Inside a cataract surgery, so you know what you are referring into
When you refer a cataract patient to us, here is the journey they go on, so you can set the owner’s expectations with confidence.
For a dog with cataracts in both eyes, we usually operate on both in the same visit. The patient comes in the afternoon before, and we ultrasound the eyes to check what is happening behind the cataract, because most of our patients have mature, white lenses we cannot see past. We take bloods and place an intravenous catheter, and the dog stays overnight.
Early the next morning we start the pre-operative drops to dilate the pupil and load it with anti-inflammatory, and the patient goes first on the list. Once under anaesthetic, we record an electroretinogram (ERG) to confirm the retina is still functioning, since we usually cannot see the fundus directly. Then we go to surgery. We make small corneal incisions, remove the cataract by phacoemulsification, and place an intraocular lens. In Richard’s hands a cataract takes around 30 to 40 minutes per eye; with prepping, positioning and draping, the patient is typically under anaesthetic for around two and a half hours.

The reason we like to operate early in the day is the recovery. An increase in pressure in the eye after cataract surgery is common, so we measure intraocular pressure every hour to begin with, which is far easier to do with a full day ahead of us. The patient stays a second night, by which point we are usually checking pressures every three to four hours and they are doing well, and goes home the following day.
After that, the rechecks step down gently: a week later, two weeks after that, then four to six weeks, three months, six months, and from then every six to twelve months. Dogs need more aftercare than people or cats here. Many of our canine patients stay on an anti-inflammatory drop long term to keep the eye comfortable.
The kit behind it
We operate with a current Bausch & Lomb phacoemulsification machine of the standard used in human cataract surgery, which makes lens removal possible and means our patients benefit from the most recent technology to make cataract surgery safer.

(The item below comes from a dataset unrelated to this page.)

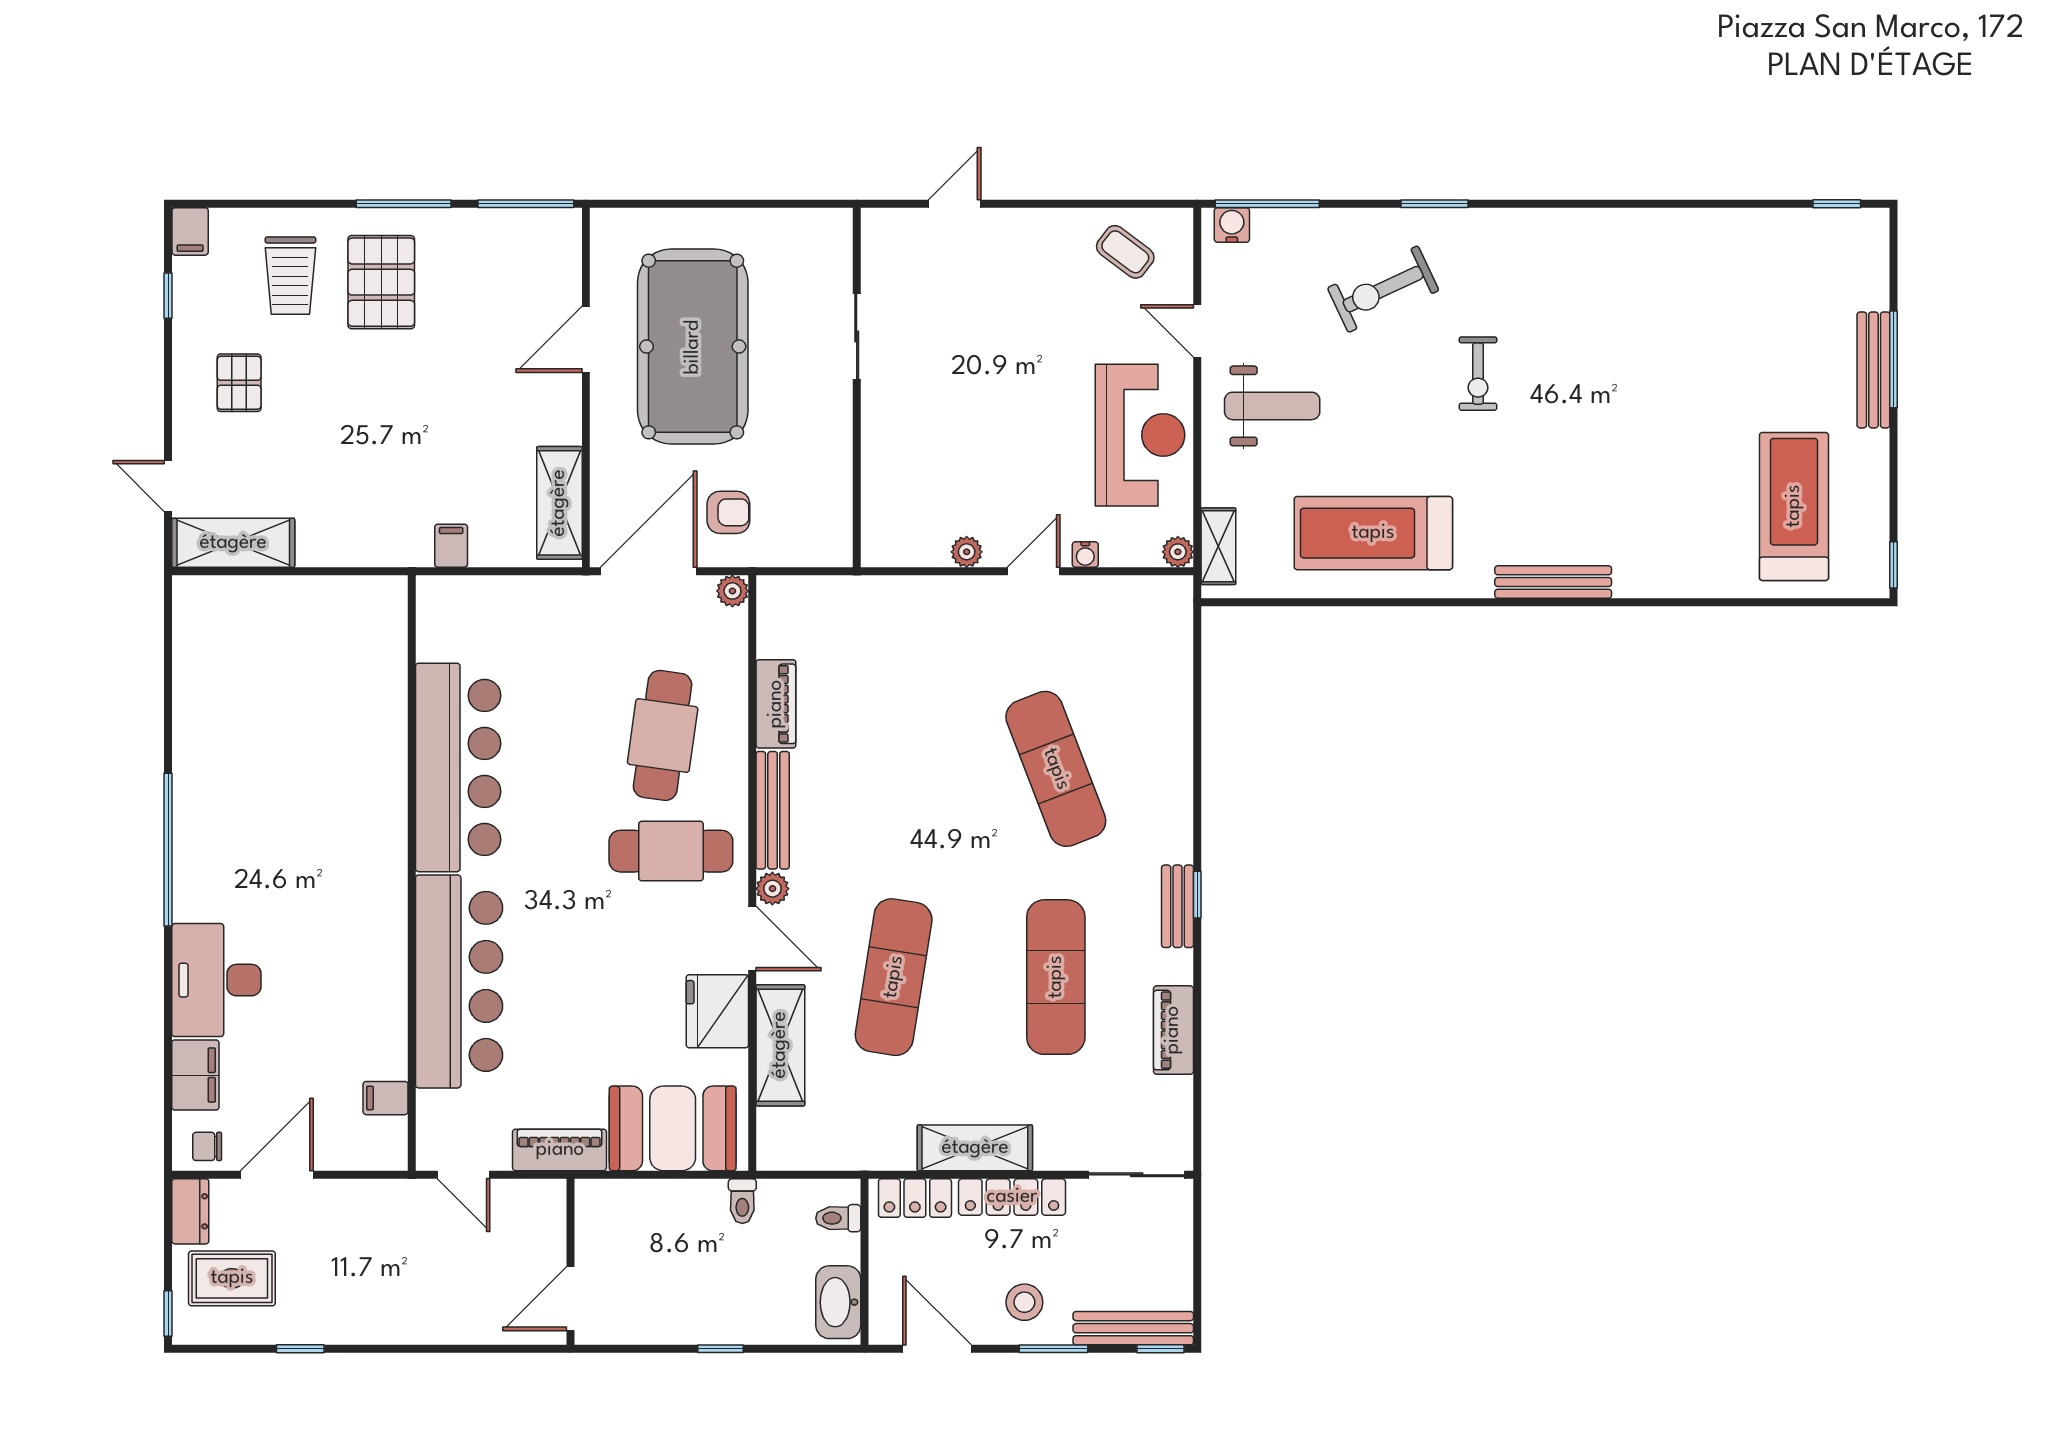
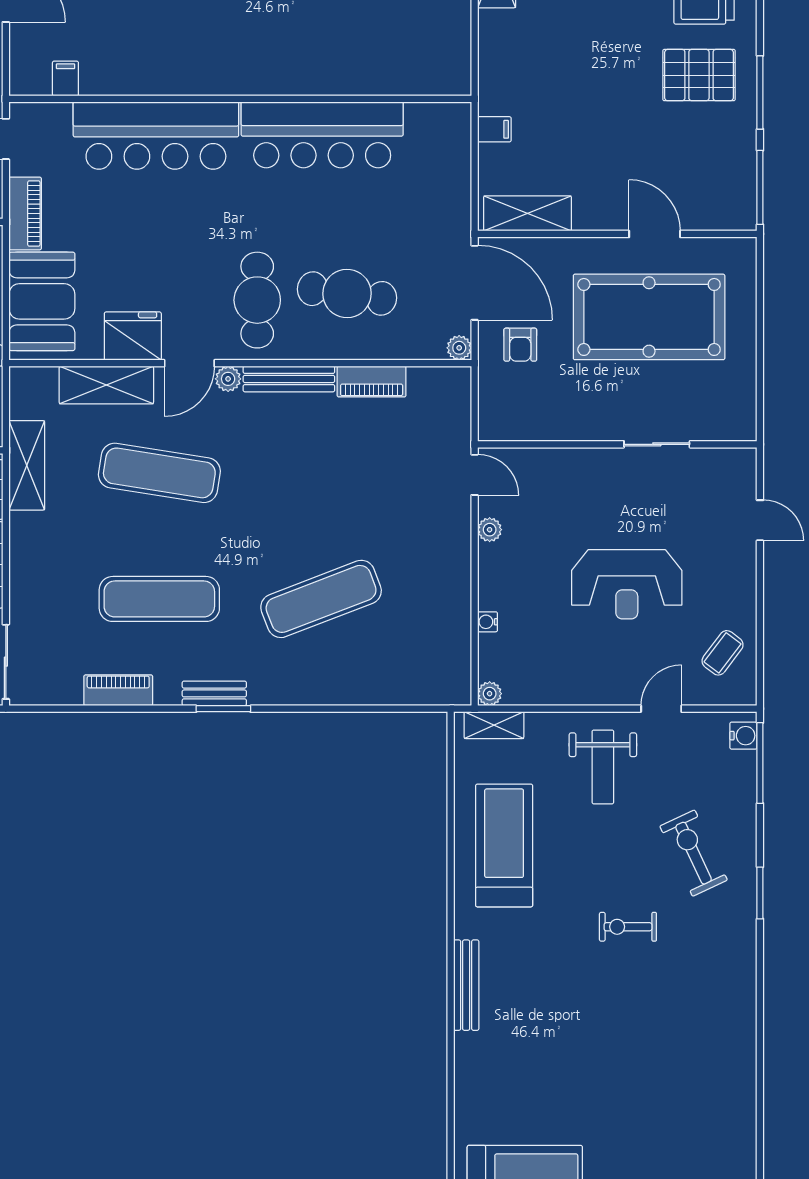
reception desk: (1140, 435) -> (627, 584), moved
door: (1034, 571) -> (475, 475), moved
window: (1197, 895) -> (223, 709), width x1.50
shelving: (975, 1148) -> (27, 465), moved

We have a high quality Zeiss operating microscope with a built in video camera, so the nursing team and anaesthetist can follow each step of the operation in real time.
One case that stuck with us
Earlier this year we had a lovely dog booked in for cataract surgery who was, by reputation, extremely anxious around other dogs. Rather than hospitalise her overnight, with everything that entails, we adapted the whole pathway around her. The owner ran the pre-operative drop protocol at home. She came in through a side door for her ultrasound and left the same way. On the day of surgery she was kept in a separate part of the hospital, recovered, had her pressure checked, and went home the same night, then came back in the morning for her checks, in and out the side door each time.
She never met another dog across the entire course of her treatment, and she now walks in looking genuinely happy to be here. It is a small thing, but it is the kind of thing an independent referral setting can do: build the visit around the patient, not the other way around.
When to pick up the phone
If you are unsure whether a case is one for us, the easiest thing is to call and talk it through. For the diabetic dog specifically, the rule of thumb is the simplest one in this piece: if you suspect cataracts, start a topical NSAID, and refer early. The eye will thank you for it.